Dans l’est de la RDC : des résidus de bombes contaminent les terres agricoles à Kamanyola
À Kamanyola, dans le territoire de Walungu, au Sud-Kivu, des résidus d’engins explosifs laissés après des affrontements armés compromettent l’utilisation des terres agricoles et exposent les agriculteurs à des risques persistants. Les combats, survenus entre le 2 et le 6 décembre 2025, ont opposé les rebelles de l’AFC/M23 aux forces gouvernementales dans cette zone frontalière fortement dépendante de l’agriculture de subsistance.
Plusieurs agriculteurs affirment avoir découvert dans leurs champs des fragments métalliques et non métalliques, identifiés comme des éclats de bombes. Ces résidus sont visibles notamment dans les zones agricoles de Nyarubale, où des cultures vivrières étaient en phase de croissance au moment des bombardements
Selon des témoignages recueillis sur place, les explosions ont détruit des semences et laissé des fragments enfouis dans le sol. « En travaillant dans nos champs, certains ont été blessés aux pieds par des éclats cachés sous la terre », explique Jeanine Bengeya, agricultrice à Kamanyola. Ces incidents ont conduit de nombreux paysans à suspendre ou réduire leurs activités agricoles par crainte d’accidents.
Au-delà des blessures physiques, la présence supposée d’engins non explosés alimente un climat de peur. Petro Machara, cultivateur dans la zone, évoque une insécurité durable : « Certaines terres contiennent encore des bombes non explosées visibles. Cela provoque une peur constante et empêche les gens de retourner aux champs. »
Cette situation pourrait avoir des conséquences à long terme sur la production agricole locale et la sécurité alimentaire. Dans une région où la majorité des ménages dépend directement des cultures pour leur subsistance, l’abandon temporaire ou prolongé des champs accentue la vulnérabilité économique et nutritionnelle des communautés rurales.
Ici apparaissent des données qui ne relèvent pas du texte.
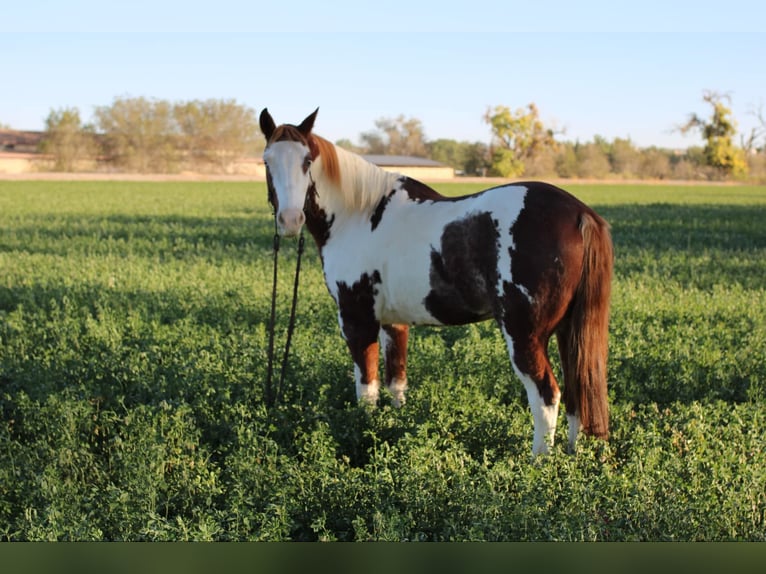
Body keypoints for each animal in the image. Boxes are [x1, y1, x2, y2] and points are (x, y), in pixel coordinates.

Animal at [259, 108, 613, 456]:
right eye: (267, 160)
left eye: (307, 161)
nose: (290, 221)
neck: (358, 215)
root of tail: (579, 213)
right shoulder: (393, 322)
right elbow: (396, 381)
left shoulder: (357, 320)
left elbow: (367, 389)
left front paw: (363, 431)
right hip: (568, 333)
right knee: (576, 394)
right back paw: (571, 456)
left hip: (524, 334)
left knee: (546, 395)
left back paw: (538, 462)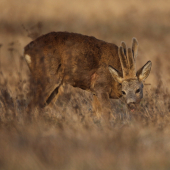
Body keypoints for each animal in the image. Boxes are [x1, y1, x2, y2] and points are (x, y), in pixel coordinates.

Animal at [23, 31, 151, 119]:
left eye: (138, 89)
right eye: (123, 91)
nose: (131, 105)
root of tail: (26, 50)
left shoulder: (94, 91)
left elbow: (97, 114)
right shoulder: (100, 86)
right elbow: (106, 113)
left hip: (55, 87)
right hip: (47, 78)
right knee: (30, 107)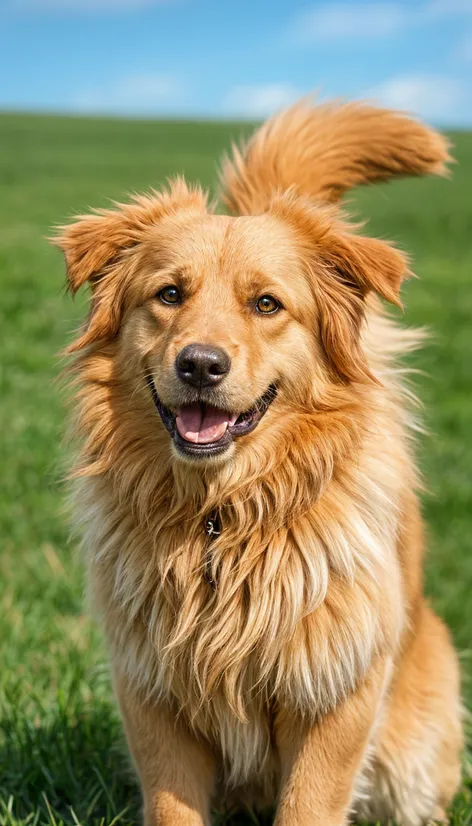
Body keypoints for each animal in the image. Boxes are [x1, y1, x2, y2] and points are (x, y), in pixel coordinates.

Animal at [54, 100, 460, 820]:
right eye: (169, 294)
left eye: (266, 303)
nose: (200, 364)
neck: (223, 515)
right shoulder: (152, 691)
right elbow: (172, 806)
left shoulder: (336, 688)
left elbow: (309, 805)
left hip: (411, 752)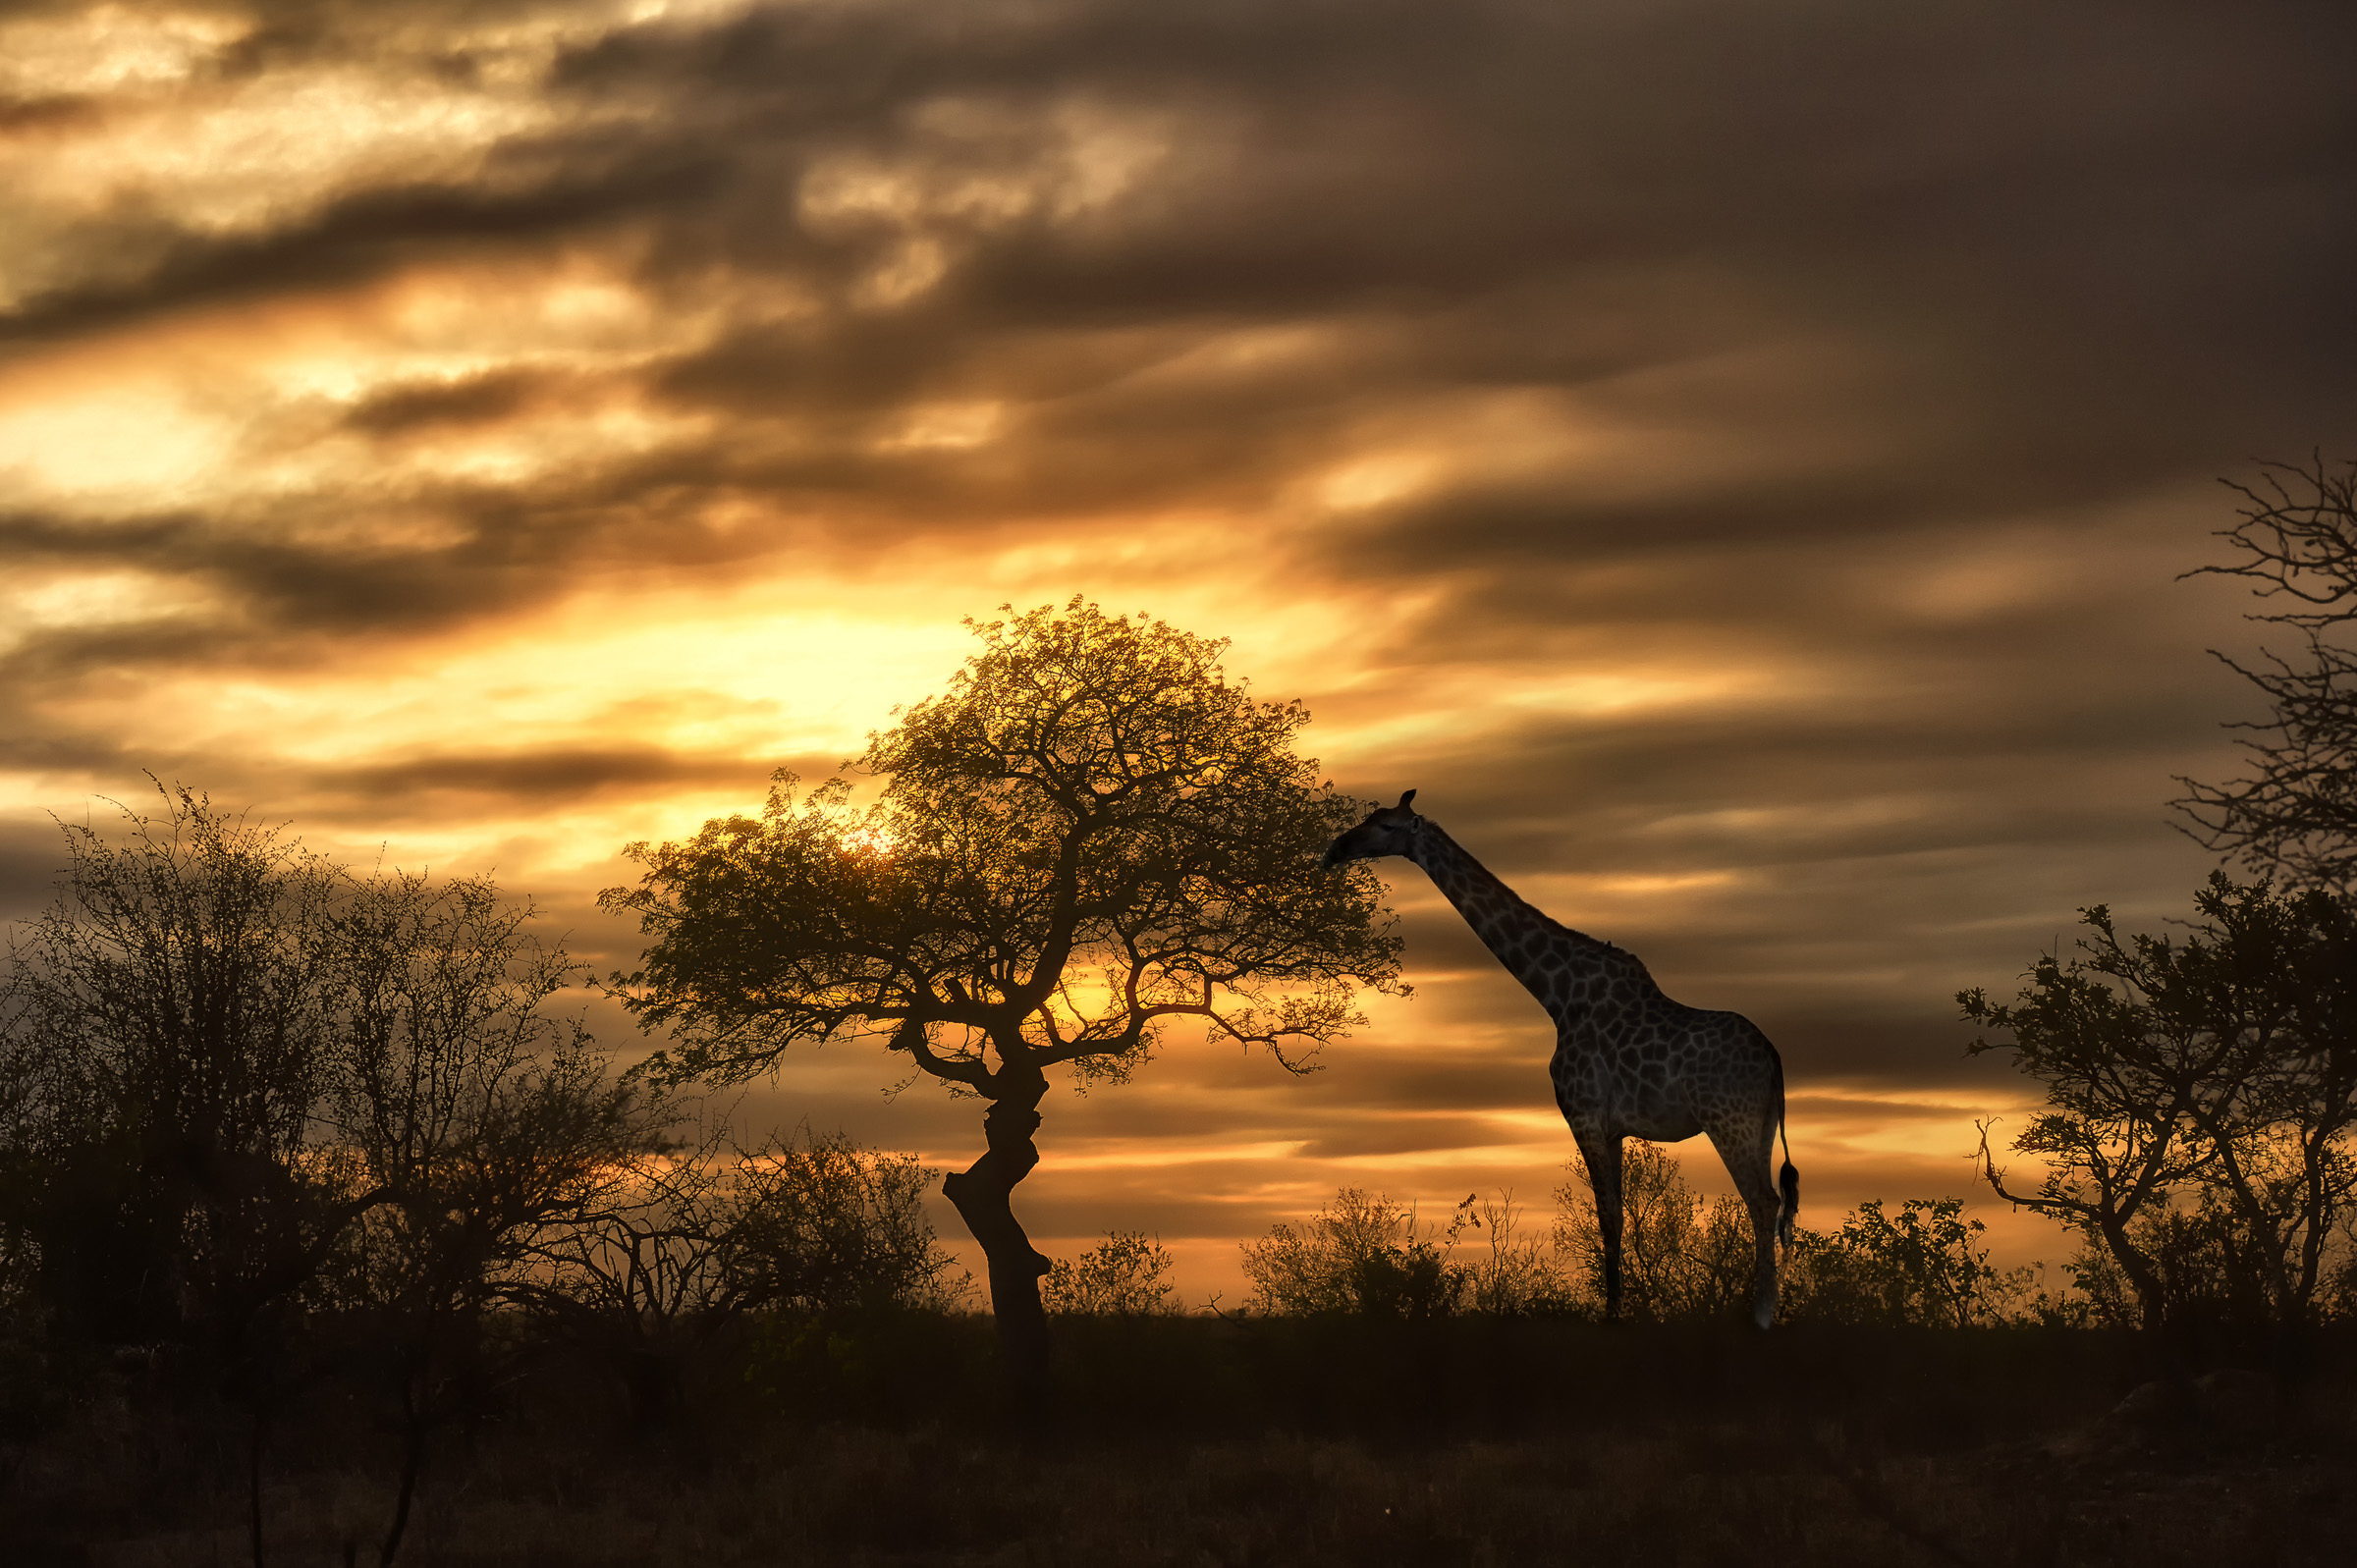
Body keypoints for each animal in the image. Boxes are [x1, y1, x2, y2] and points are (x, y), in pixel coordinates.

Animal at [1320, 796, 1791, 1320]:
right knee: (1774, 1204)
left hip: (1728, 1121)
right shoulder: (1613, 1127)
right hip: (1760, 1126)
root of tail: (1773, 1058)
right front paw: (1619, 1308)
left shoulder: (1582, 1113)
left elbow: (1607, 1216)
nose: (1336, 848)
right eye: (1367, 818)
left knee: (1762, 1202)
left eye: (1385, 826)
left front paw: (1613, 1315)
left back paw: (1762, 1316)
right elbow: (1617, 1213)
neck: (1558, 995)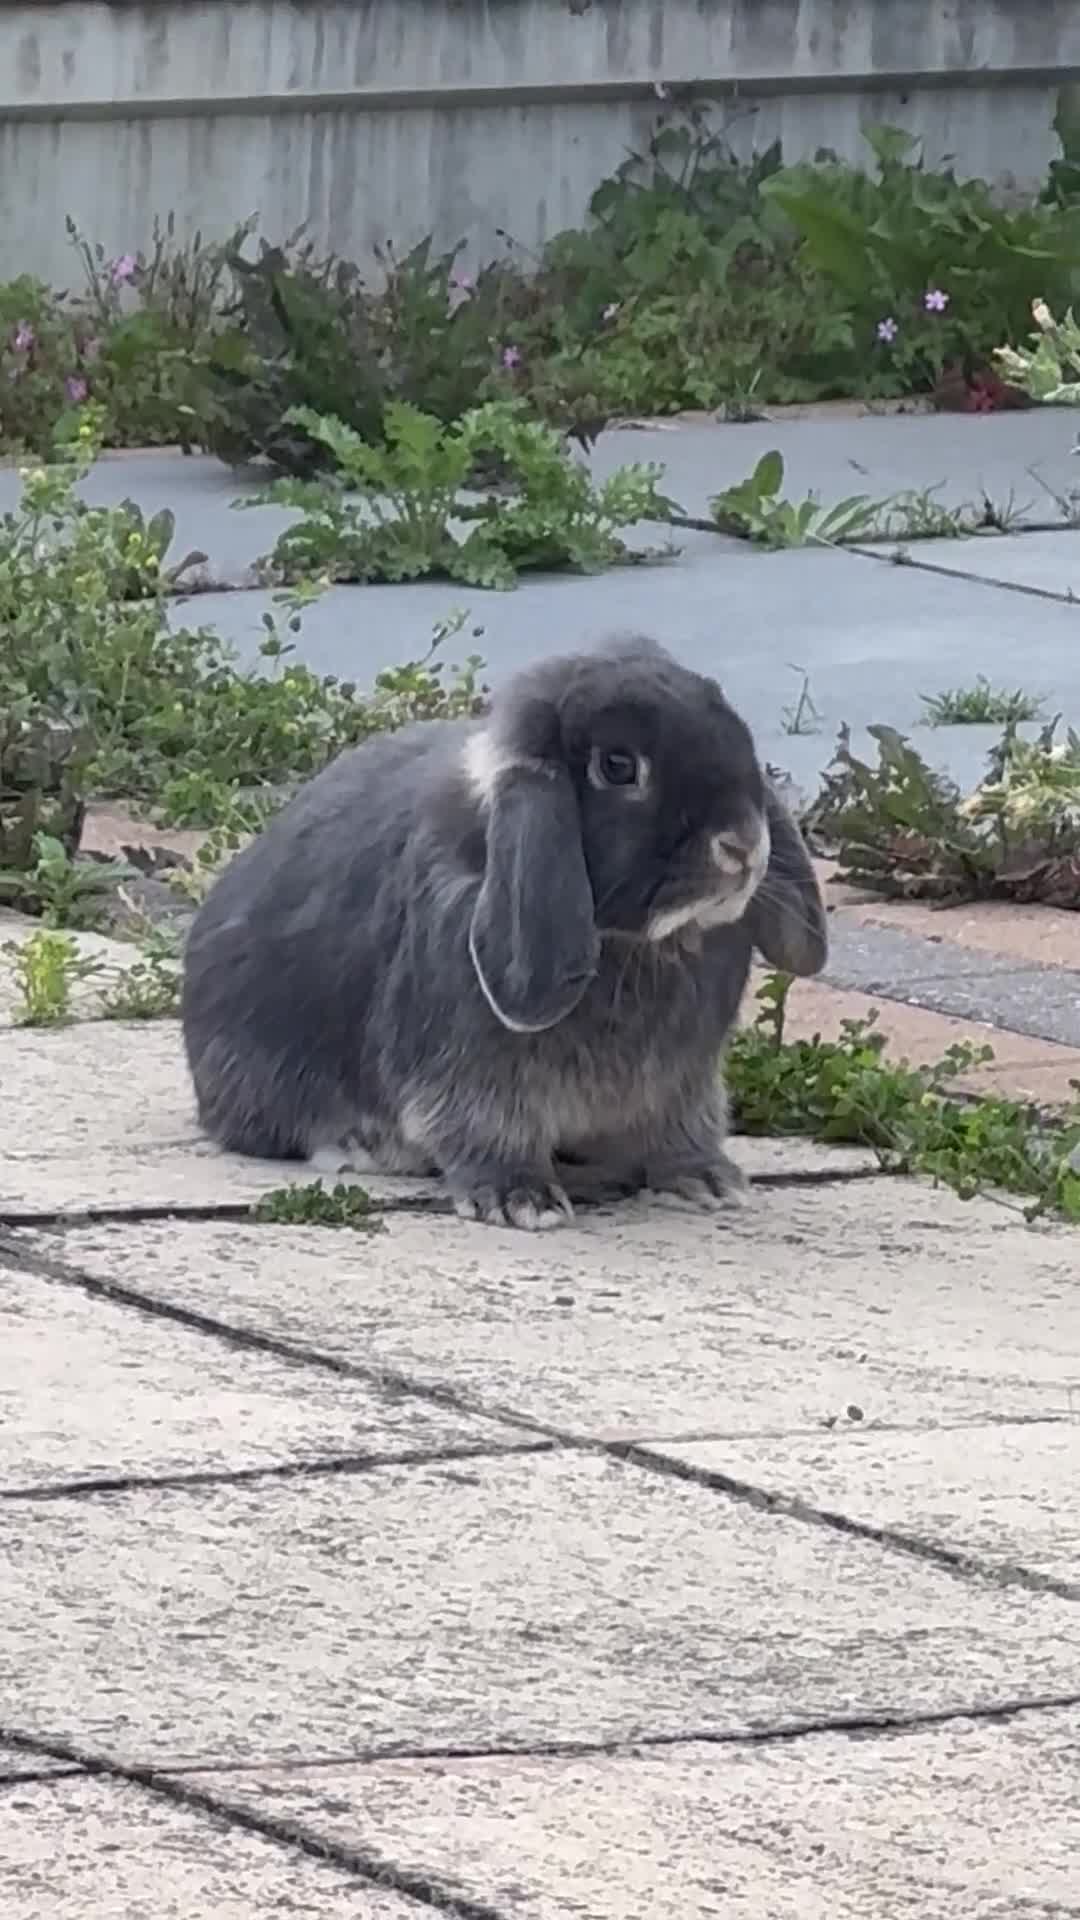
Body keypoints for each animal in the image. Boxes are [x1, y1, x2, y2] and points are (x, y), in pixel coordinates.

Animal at [181, 635, 827, 1230]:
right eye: (617, 766)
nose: (742, 844)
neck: (637, 943)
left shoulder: (682, 1084)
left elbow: (680, 1130)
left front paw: (708, 1180)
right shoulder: (470, 1070)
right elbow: (485, 1130)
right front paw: (522, 1201)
Des acteurs communautaires appellent à des opérations de dépollution explosive afin d’identifier et de neutraliser les engins non explosés, ainsi qu’à une évaluation environnementale des sols affectés. Ils soulignent également la nécessité d’un accompagnement psychosocial pour les agriculteurs, afin de faciliter la reprise des activités agricoles dans des conditions plus sûres.